| REQUIRED ACTION |
Reproduce every line of text in the data below character for character, and leave the pictures out of your answer.

| DATA FOR THIS EXERCISE |

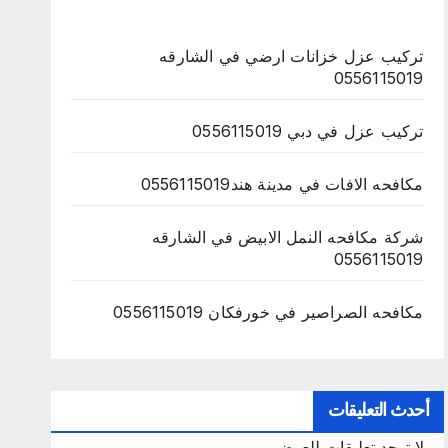
تركيب عزل خزانات ارضي في الشارقه
0556115019
تركيب عزل في دبي 0556115019
مكافحه الافات في مدينة هند0556115019
شركة مكافحه النمل الابيض في الشارقه
0556115019
مكافحه الصراصير في خورفكان 0556115019
أحدث التعليقات
لا توجد تعليقات للعرض.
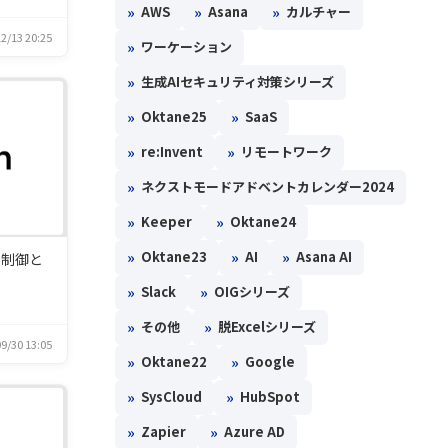
»
»
»
AWS
Asana
カルチャー
2/13 20:25
»
ワーケーション
»
生成AIセキュリティ対策シリーズ
»
»
Oktane25
SaaS
»
»
re:Invent
リモートワーク
»
ネクストモードアドベントカレンダー2024
»
»
Keeper
Oktane24
»
»
»
Oktane23
AI
Asana AI
の制御と
»
»
Slack
OIGシリーズ
»
»
その他
脱Excelシリーズ
9/30 13:05
»
»
Oktane22
Google
»
»
SysCloud
HubSpot
»
»
Zapier
Azure AD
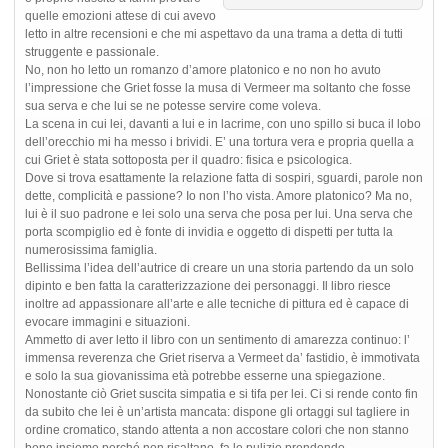
quelle emozioni attese di cui avevo
letto in altre recensioni e che mi aspettavo da una trama a detta di tutti
struggente e passionale.
No, non ho letto un romanzo d’amore platonico e no non ho avuto
l’impressione che Griet fosse la musa di Vermeer ma soltanto che fosse
sua serva e che lui se ne potesse servire come voleva.
La scena in cui lei, davanti a lui e in lacrime, con uno spillo si buca il lobo
dell’orecchio mi ha messo i brividi. E’ una tortura vera e propria quella a
cui Griet è stata sottoposta per il quadro: fisica e psicologica.
Dove si trova esattamente la relazione fatta di sospiri, sguardi, parole non
dette, complicità e passione? Io non l’ho vista. Amore platonico? Ma no,
lui è il suo padrone e lei solo una serva che posa per lui. Una serva che
porta scompiglio ed è fonte di invidia e oggetto di dispetti per tutta la
numerosissima famiglia.
Bellissima l’idea dell’autrice di creare un una storia partendo da un solo
dipinto e ben fatta la caratterizzazione dei personaggi. Il libro riesce
inoltre ad appassionare all’arte e alle tecniche di pittura ed è capace di
evocare immagini e situazioni.
Ammetto di aver letto il libro con un sentimento di amarezza continuo: l’
immensa reverenza che Griet riserva a Vermeet da’ fastidio, è immotivata
e solo la sua giovanissima età potrebbe esserne una spiegazione.
Nonostante ciò Griet suscita simpatia e si tifa per lei. Ci si rende conto fin
da subito che lei è un’artista mancata: dispone gli ortaggi sul tagliere in
ordine cromatico, stando attenta a non accostare colori che non stanno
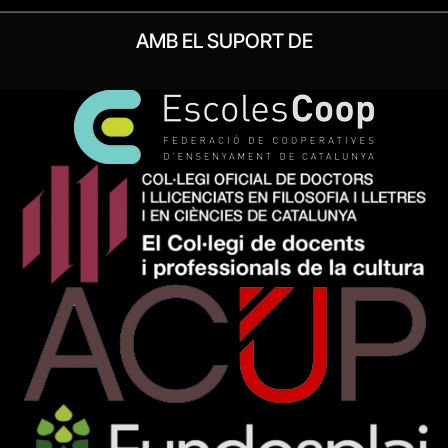
AMB EL SUPORT DE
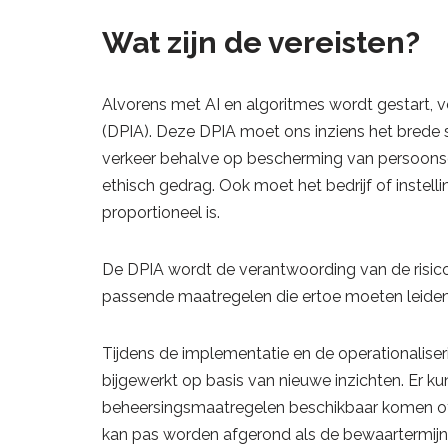
Wat zijn de vereisten?
Alvorens met AI en algoritmes wordt gestart, 
(DPIA). Deze DPIA moet ons inziens het brede 
verkeer behalve op bescherming van persoonsge
ethisch gedrag. Ook moet het bedrijf of instel
proportioneel is.
De DPIA wordt de verantwoording van de risico
passende maatregelen die ertoe moeten leiden
Tijdens de implementatie en de operationalise
bijgewerkt op basis van nieuwe inzichten. Er 
beheersingsmaatregelen beschikbaar komen of
kan pas worden afgerond als de bewaartermijn 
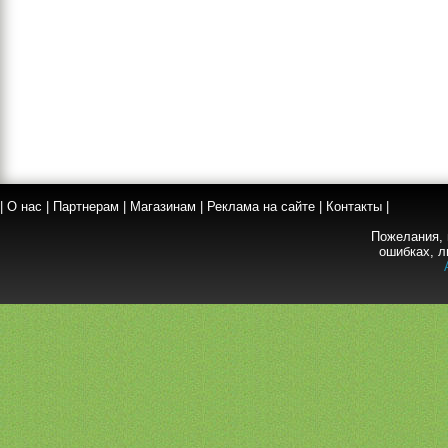
|
О нас
|
Партнерам
|
Магазинам
|
Реклама на сайте
|
Контакты
|
Пожелания, 
ошибках, л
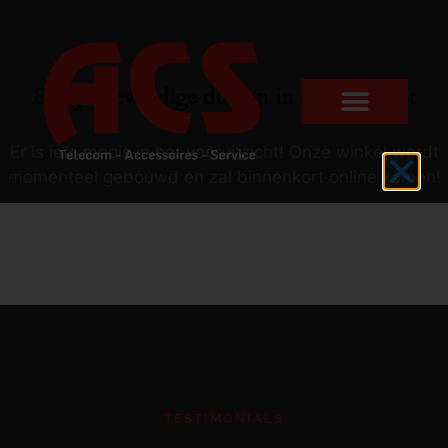
Er zijn geweldige dingen in het verschiet
Er is iets moois in het vooruitzicht! Onze winkel wordt
momenteel gebouwd en zal binnenkort online komen!
TESTIMONIALS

| TASK SOLUTION |
تركيب عزل خزانات ارضي في الشارقه
0556115019
تركيب عزل في دبي 0556115019
مكافحه الافات في مدينة هند0556115019
شركة مكافحه النمل الابيض في الشارقه
0556115019
مكافحه الصراصير في خورفكان 0556115019
أحدث التعليقات
لا توجد تعليقات للعرض.
»
»
»
AWS
Asana
カルチャー
2/13 20:25
»
ワーケーション
»
生成AIセキュリティ対策シリーズ
»
»
Oktane25
SaaS
»
»
re:Invent
リモートワーク
»
ネクストモードアドベントカレンダー2024
»
»
Keeper
Oktane24
»
»
»
Oktane23
AI
Asana AI
の制御と
»
»
Slack
OIGシリーズ
»
»
その他
脱Excelシリーズ
9/30 13:05
»
»
Oktane22
Google
»
»
SysCloud
HubSpot
»
»
Zapier
Azure AD
quelle emozioni attese di cui avevo
letto in altre recensioni e che mi aspettavo da una trama a detta di tutti
struggente e passionale.
No, non ho letto un romanzo d’amore platonico e no non ho avuto
l’impressione che Griet fosse la musa di Vermeer ma soltanto che fosse
sua serva e che lui se ne potesse servire come voleva.
La scena in cui lei, davanti a lui e in lacrime, con uno spillo si buca il lobo
dell’orecchio mi ha messo i brividi. E’ una tortura vera e propria quella a
cui Griet è stata sottoposta per il quadro: fisica e psicologica.
Dove si trova esattamente la relazione fatta di sospiri, sguardi, parole non
dette, complicità e passione? Io non l’ho vista. Amore platonico? Ma no,
lui è il suo padrone e lei solo una serva che posa per lui. Una serva che
porta scompiglio ed è fonte di invidia e oggetto di dispetti per tutta la
numerosissima famiglia.
Bellissima l’idea dell’autrice di creare un una storia partendo da un solo
dipinto e ben fatta la caratterizzazione dei personaggi. Il libro riesce
inoltre ad appassionare all’arte e alle tecniche di pittura ed è capace di
evocare immagini e situazioni.
Ammetto di aver letto il libro con un sentimento di amarezza continuo: l’
immensa reverenza che Griet riserva a Vermeet da’ fastidio, è immotivata
e solo la sua giovanissima età potrebbe esserne una spiegazione.
Nonostante ciò Griet suscita simpatia e si tifa per lei. Ci si rende conto fin
da subito che lei è un’artista mancata: dispone gli ortaggi sul tagliere in
ordine cromatico, stando attenta a non accostare colori che non stanno
AMB EL SUPORT DE
Wat zijn de vereisten?
Alvorens met AI en algoritmes wordt gestart, 
(DPIA). Deze DPIA moet ons inziens het brede 
verkeer behalve op bescherming van persoonsge
ethisch gedrag. Ook moet het bedrijf of instel
proportioneel is.
De DPIA wordt de verantwoording van de risico
passende maatregelen die ertoe moeten leiden
Tijdens de implementatie en de operationalise
bijgewerkt op basis van nieuwe inzichten. Er 
beheersingsmaatregelen beschikbaar komen of
kan pas worden afgerond als de bewaartermijn 
|
О нас
|
Партнерам
|
Магазинам
|
Реклама на сайте
|
Контакты
|
Пожелания, 
ошибках, л
Er zijn geweldige dingen in het verschiet
Er is iets moois in het vooruitzicht! Onze winkel wordt
momenteel gebouwd en zal binnenkort online komen!
TESTIMONIALS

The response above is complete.